3. Raise Individual Autonomy and Responsibility
Let’s face it – we have evolved as species both because of our ability to work in teams and as individuals. As time flew by and the Western cultures grew fond of individuality and self-efficacy, it became clear that each employee values a degree of autonomy. According to Entrepreneur, autonomy serves as power that shapes the work environment in such a way that it promotes ultimate performance and productivity.
However, with more autonomy comes greater responsibility, so you should surround yourself with professionals who are eager to show commitment and accountability. Some of the things you can do immediately to encourage more autonomy are to invest in self-paced online learning courses that would benefit the whole company. For instance, purchase a Scrum fundamental training to embrace an agile approach to software development. As an executive or a team lead, try to exhibit trust towards your teammates. This will provide them with the necessary basis for optimal productivity at work.
4. Automate Daunting Everyday Tasks
One of the milestones you have to overcome on your way to achieve higher productivity rates is through automating day-to-day business operations. At first, aim to automate tasks that are time-consuming, repetitive and that require manual labour. Doing this will save your employees lots of energy that can be allocated to more meaningful tasks – an overall boost in your company’s productivity. Get feedback from you colleagues on which tasks require most time and take their opinions into account when deciding what to automate.

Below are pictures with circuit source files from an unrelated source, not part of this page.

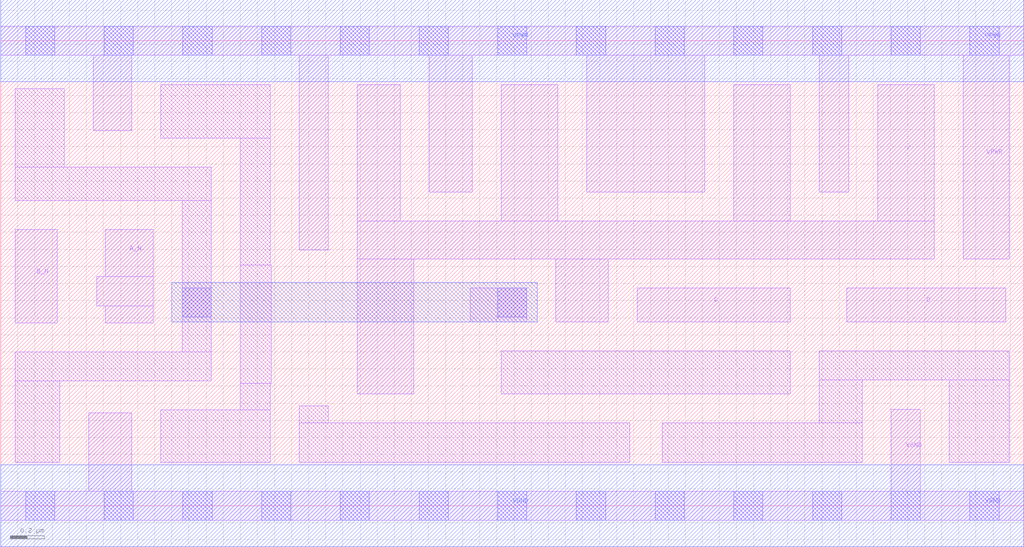
<source format=lef>
# Copyright 2020 The SkyWater PDK Authors
#
# Licensed under the Apache License, Version 2.0 (the "License");
# you may not use this file except in compliance with the License.
# You may obtain a copy of the License at
#
#     https://www.apache.org/licenses/LICENSE-2.0
#
# Unless required by applicable law or agreed to in writing, software
# distributed under the License is distributed on an "AS IS" BASIS,
# WITHOUT WARRANTIES OR CONDITIONS OF ANY KIND, either express or implied.
# See the License for the specific language governing permissions and
# limitations under the License.
#
# SPDX-License-Identifier: Apache-2.0

VERSION 5.7 ;
  NAMESCASESENSITIVE ON ;
  NOWIREEXTENSIONATPIN ON ;
  DIVIDERCHAR "/" ;
  BUSBITCHARS "[]" ;
UNITS
  DATABASE MICRONS 200 ;
END UNITS
MACRO sky130_fd_sc_hd__nand4bb_2
  CLASS CORE ;
  SOURCE USER ;
  FOREIGN sky130_fd_sc_hd__nand4bb_2 ;
  ORIGIN  0.000000  0.000000 ;
  SIZE  5.980000 BY  2.720000 ;
  SYMMETRY X Y R90 ;
  SITE unithd ;
  PIN A_N
    ANTENNAGATEAREA  0.126000 ;
    DIRECTION INPUT ;
    USE SIGNAL ;
    PORT
      LAYER li1 ;
        RECT 0.560000 1.170000 0.890000 1.340000 ;
        RECT 0.610000 1.070000 0.890000 1.170000 ;
        RECT 0.610000 1.340000 0.890000 1.615000 ;
    END
  END A_N
  PIN B_N
    ANTENNAGATEAREA  0.126000 ;
    DIRECTION INPUT ;
    USE SIGNAL ;
    PORT
      LAYER li1 ;
        RECT 0.085000 1.070000 0.330000 1.615000 ;
    END
  END B_N
  PIN C
    ANTENNAGATEAREA  0.495000 ;
    DIRECTION INPUT ;
    USE SIGNAL ;
    PORT
      LAYER li1 ;
        RECT 3.720000 1.075000 4.615000 1.275000 ;
    END
  END C
  PIN D
    ANTENNAGATEAREA  0.495000 ;
    DIRECTION INPUT ;
    USE SIGNAL ;
    PORT
      LAYER li1 ;
        RECT 4.945000 1.075000 5.875000 1.275000 ;
    END
  END D
  PIN Y
    ANTENNADIFFAREA  1.255500 ;
    DIRECTION OUTPUT ;
    USE SIGNAL ;
    PORT
      LAYER li1 ;
        RECT 2.085000 0.655000 2.415000 1.445000 ;
        RECT 2.085000 1.445000 5.455000 1.665000 ;
        RECT 2.085000 1.665000 2.335000 2.465000 ;
        RECT 2.925000 1.665000 3.255000 2.465000 ;
        RECT 3.245000 1.075000 3.550000 1.445000 ;
        RECT 4.285000 1.665000 4.615000 2.465000 ;
        RECT 5.125000 1.665000 5.455000 2.465000 ;
    END
  END Y
  PIN VGND
    DIRECTION INOUT ;
    SHAPE ABUTMENT ;
    USE GROUND ;
    PORT
      LAYER li1 ;
        RECT 0.000000 -0.085000 5.980000 0.085000 ;
        RECT 0.515000  0.085000 0.765000 0.545000 ;
        RECT 5.205000  0.085000 5.375000 0.565000 ;
      LAYER mcon ;
        RECT 0.145000 -0.085000 0.315000 0.085000 ;
        RECT 0.605000 -0.085000 0.775000 0.085000 ;
        RECT 1.065000 -0.085000 1.235000 0.085000 ;
        RECT 1.525000 -0.085000 1.695000 0.085000 ;
        RECT 1.985000 -0.085000 2.155000 0.085000 ;
        RECT 2.445000 -0.085000 2.615000 0.085000 ;
        RECT 2.905000 -0.085000 3.075000 0.085000 ;
        RECT 3.365000 -0.085000 3.535000 0.085000 ;
        RECT 3.825000 -0.085000 3.995000 0.085000 ;
        RECT 4.285000 -0.085000 4.455000 0.085000 ;
        RECT 4.745000 -0.085000 4.915000 0.085000 ;
        RECT 5.205000 -0.085000 5.375000 0.085000 ;
        RECT 5.665000 -0.085000 5.835000 0.085000 ;
      LAYER met1 ;
        RECT 0.000000 -0.240000 5.980000 0.240000 ;
    END
  END VGND
  PIN VPWR
    DIRECTION INOUT ;
    SHAPE ABUTMENT ;
    USE POWER ;
    PORT
      LAYER li1 ;
        RECT 0.000000 2.635000 5.980000 2.805000 ;
        RECT 0.540000 2.195000 0.765000 2.635000 ;
        RECT 1.745000 1.495000 1.915000 2.635000 ;
        RECT 2.505000 1.835000 2.755000 2.635000 ;
        RECT 3.425000 1.835000 4.115000 2.635000 ;
        RECT 4.785000 1.835000 4.955000 2.635000 ;
        RECT 5.625000 1.445000 5.895000 2.635000 ;
      LAYER mcon ;
        RECT 0.145000 2.635000 0.315000 2.805000 ;
        RECT 0.605000 2.635000 0.775000 2.805000 ;
        RECT 1.065000 2.635000 1.235000 2.805000 ;
        RECT 1.525000 2.635000 1.695000 2.805000 ;
        RECT 1.985000 2.635000 2.155000 2.805000 ;
        RECT 2.445000 2.635000 2.615000 2.805000 ;
        RECT 2.905000 2.635000 3.075000 2.805000 ;
        RECT 3.365000 2.635000 3.535000 2.805000 ;
        RECT 3.825000 2.635000 3.995000 2.805000 ;
        RECT 4.285000 2.635000 4.455000 2.805000 ;
        RECT 4.745000 2.635000 4.915000 2.805000 ;
        RECT 5.205000 2.635000 5.375000 2.805000 ;
        RECT 5.665000 2.635000 5.835000 2.805000 ;
      LAYER met1 ;
        RECT 0.000000 2.480000 5.980000 2.960000 ;
    END
  END VPWR
  OBS
    LAYER li1 ;
      RECT 0.085000 0.255000 0.345000 0.730000 ;
      RECT 0.085000 0.730000 1.230000 0.900000 ;
      RECT 0.085000 1.785000 1.230000 1.980000 ;
      RECT 0.085000 1.980000 0.370000 2.440000 ;
      RECT 0.935000 0.255000 1.575000 0.560000 ;
      RECT 0.935000 2.150000 1.575000 2.465000 ;
      RECT 1.060000 0.900000 1.230000 1.785000 ;
      RECT 1.400000 0.560000 1.575000 0.715000 ;
      RECT 1.400000 0.715000 1.580000 1.410000 ;
      RECT 1.400000 1.410000 1.575000 2.150000 ;
      RECT 1.745000 0.255000 3.675000 0.485000 ;
      RECT 1.745000 0.485000 1.915000 0.585000 ;
      RECT 2.745000 1.075000 3.075000 1.275000 ;
      RECT 2.925000 0.655000 4.615000 0.905000 ;
      RECT 3.865000 0.255000 5.035000 0.485000 ;
      RECT 4.785000 0.485000 5.035000 0.735000 ;
      RECT 4.785000 0.735000 5.895000 0.905000 ;
      RECT 5.545000 0.255000 5.895000 0.735000 ;
    LAYER mcon ;
      RECT 1.060000 1.105000 1.230000 1.275000 ;
      RECT 2.905000 1.105000 3.075000 1.275000 ;
    LAYER met1 ;
      RECT 1.000000 1.075000 3.135000 1.305000 ;
  END
END sky130_fd_sc_hd__nand4bb_2
END LIBRARY

</source>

Use the fact that you are a software development company as your advantage and encourage initiatives such as tool development. You can delegate this to enthusiastic junior developers or to those who are between projects. For example, our company developed an internal vacation tool that is already in exploitation and saved us both time and money as we no longer have to fill out paper forms. One software developer did most of the work with assistance from his teammates and now that the system is fully functional, we’re more than happy that sick leaves, vacations and home office requests are automated.
5. Refactor Code Early On During Development
To refine your code means to restructure it without essentially modifying how it behaves externally. Keep in mind that the most optimal time for developers to refactor their code is before any major features or updates as this will improve both code quality and will make it easier for future developers to familiarize themselves with existing code. As a rule of thumb, you can follow the JIT (Just In Time) Refactoring which considers refactoring code right after it works properly based on three main code features: its readability, repetitiveness and reusability.

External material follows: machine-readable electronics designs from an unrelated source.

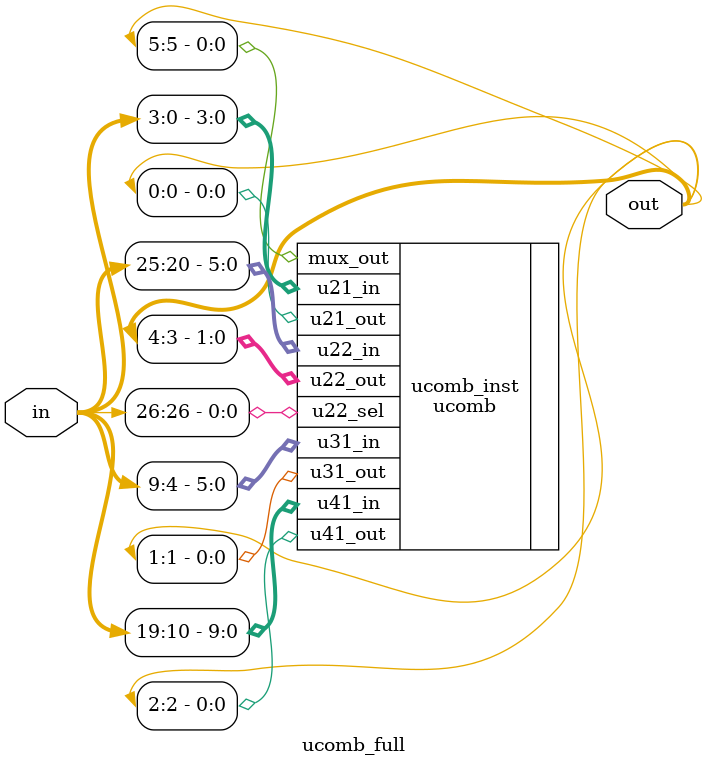
<source format=v>

`default_nettype none

module ucomb_full (
    input [26:0] in,
    output [5:0] out
);

ucomb ucomb_inst (
    .u21_in(in[3:0]),
    .u31_in(in[9:4]),
    .u41_in(in[19:10]),
    .u22_in(in[25:20]),
    .u22_sel(in[26]),
    .u21_out(out[0]),
    .u31_out(out[1]),
    .u41_out(out[2]),
    .u22_out(out[4:3]),
    .mux_out(out[5])
);

endmodule


</source>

This can happen using various techniques include refactoring by abstraction (aka Push-Up/Pull-Down method) or using composting method (extraction and inline). Another popular technique is the Red-Green-Refactor, a technique from test-driven Agile development. Essentially, Red requires you to stop and decide what you will develop, Green signifies that your code passes basic testing and during the final Refactor stage you think of improvements. Remember, fixing your code in advance makes the need for later refactoring redundant and allows you to be more productive.